Court orders software supplier to provide more information on massive data leak
Software supplier Nebu from Wormerveer must provide more information to one of its clients about a massive data leak at the company last month, the court in Rotterdam ruled in preliminary relief proceedings filed by market researcher Blauw from Rotterdam.
The reason for the lawsuit was a hack in Nebu’s computer systems last month. The personal data of possibly several million Netherlands residents leaked. Blauw wants more information about what exactly happened, how big the data leak was, and what the consequences are.
According to Blauw, the information that Nebu has provided so far is entirely insufficient. The court shares that view. “In the agreement between both parties, Nebu is obliged to inform Blauw about incidents related to the processing of personal data and to follow Blauw’s instructions in such a case.
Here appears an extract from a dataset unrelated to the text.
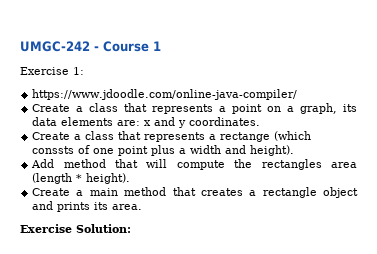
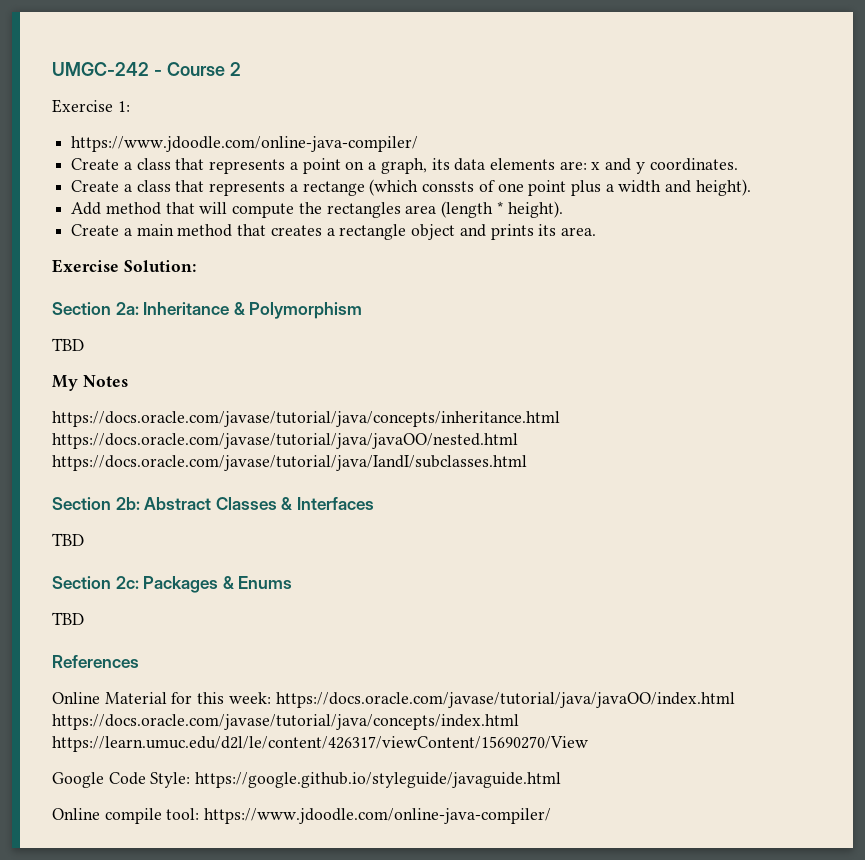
[153,41,161,51] 1 -> [229,62,241,76] 2
(131, 228) none -> [52,302,363,319] [52,338,84,351] [52,375,128,391] [52,411,560,427] [52,433,518,449] [52,455,527,471] [52,497,374,510] [52,533,84,546] [52,576,293,593] [52,612,84,625] [52,655,139,668] [52,692,735,708] [52,714,519,730] [52,736,588,752] [52,772,562,788] [52,808,552,824] // Section 2a: Inheritance & Polymorphism // TBD // My Notes // https://docs.oracle.com/javase/tutorial/java/concepts/inheritance.html https://docs.oracle.com/javase/tutorial/java/javaOO/nested.html https://docs.oracle.com/javase/tutorial/java/IandI/subclasses.html // Section 2b: Abstract Classes & Interfaces // TBD // Section 2c: Packages & Enums // TBD // References // Online Material for this week: https://docs.oracle.com/javase/tutorial/java/javaOO/index.html https://docs.oracle.com/javase/tutorial/java/concepts/index.html https://learn.umuc.edu/d2l/le/content/426317/viewContent/15690270/View // Google Code Style: https://google.github.io/styleguide/javaguide.html // Online compile tool: https://www.jdoodle.com/online-java-compiler/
In the opinion of the preliminary relief judge, Blauw’s right of instruction and Nebu’s obligation to comply must be interpreted broadly.”
Nebu must further “provide extensive information about the data breach and answer questions.” In addition, Nebu must have an independent forensic investigation carried out into the data breach.
Cybercriminals broke into Nebu’s systems on March 10. The company discovered the breach over a day later. In the meantime, the hackers had stolen information from the market researchers that use Nebu’s software. The Dutch Data Protection Authority (AP) announced that the data breach might affect 139 organizations in the Netherlands.
Nebu makes the software that market researchers use to gauge what their customers think of companies. Blauw does this for NS, Vodafone, Ziggo, CZ, Vrienden van Amstel Live, ArboNed, and Trevvel, among others.